Stop ai prestiti di soldi da parte dei junket, l’industria di Macao trema
Sta facendo discutere e tremare, la proposta del governo di Macao di modificare un progetto di legge intitolato “Regime legale di concessione di credito per il gioco d'azzardo nei casinò”, in modo che ai junket – conosciuti ufficialmente come promotori del gioco – non venga più concesso questo ruolo di fornitura di credito.
Secondo quanto commentato a GgrAsia da U Io Hung, boss veterano dei junket di Macao, questa proposta sarebbe un “duro colpo” per il settore, che è già molto indebolito e ai junkets – conosciuti ufficialmente come promotori del gioco – non venga più concesso questo ruolo di fornitura di credito.
U, presidente della Macau Gaming Promoter Professionals Association, sottolinea che il credito di gioco è sempre stato uno “strumento chiave” per attirare clienti.
"Dal momento che il modello di ripartizione delle entrate per il settore dei junket è vietato e ad ogni junket con licenza è consentito lavorare con un solo concessionario di casinò alla volta, l'entità del credito concesso dai junket ai giocatori è stata ampiamente ridotta: questo è già in gran parte un problema", afferma riferendosi alle condizioni normative più severe già in vigore.
“Nell’attuale contesto economico, i profitti si sono già ridotti molto per il nostro settore: nessuno osa concedere facilmente credito ai giocatori”, prosegue U, che afferma di "non riuscire a comprendere la logica adottata dal governo per la sua ultima proposta legale.
“Se c’è ancora preoccupazione del governo per un’espansione disordinata del settore junket qui, in realtà non è più così. Il settore è già sottoposto ad un attento esame, con entrate limitate anche dall’onere della ritenuta alla fonte del 5 percento sulle commissioni pagateci dai casinò”, afferma U.
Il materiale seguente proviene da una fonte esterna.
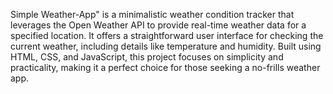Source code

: Simple Weather-App" is a minimalistic weather condition tracker that leverages the Open Weather API to provide real-time weather data for a specified location. It offers a straightforward user interface for checking the current weather, including details like temperature and humidity. Built using HTML, CSS, and JavaScript, this project focuses on simplicity and practicality, making it a perfect choice for those seeking a no-frills weather app.
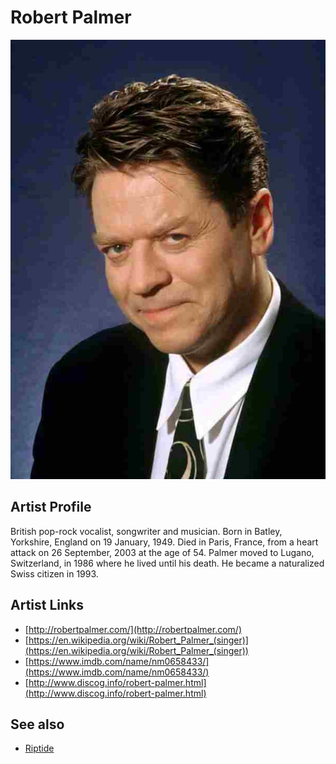 # Robert Palmer

![](../../assets/artists/Robert_Palmer.png)

## Artist Profile

British pop-rock vocalist, songwriter and musician.
Born in Batley, Yorkshire, England on 19 January, 1949. Died in Paris, France, from a heart attack on 26 September, 2003 at the age of 54.
Palmer moved to Lugano, Switzerland, in 1986 where he lived until his death. He became a naturalized Swiss citizen in 1993.

## Artist Links

- [http://robertpalmer.com/](http://robertpalmer.com/)
- [https://en.wikipedia.org/wiki/Robert_Palmer_(singer)](https://en.wikipedia.org/wiki/Robert_Palmer_(singer))
- [https://www.imdb.com/name/nm0658433/](https://www.imdb.com/name/nm0658433/)
- [http://www.discog.info/robert-palmer.html](http://www.discog.info/robert-palmer.html)


## See also

- [Riptide](Riptide.md)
I junkets di Macao attualmente non hanno nulla a che vedere con la portata e il volume di affari che avevano nel loro periodo di massimo splendore fino a qualche anno fa. Secondo i dati ufficiali, il numero dei turisti a Macao si è ridotto del 21,7 percento su base annua, arrivando a 36 nel gennaio di quest'anno.
Si prevede che ulteriori discussioni sulla legge sul credito di gioco d'azzardo continueranno fino a febbraio del prossimo anno, seguite da una lettura finale in una sessione plenaria dell'assemblea legislativa.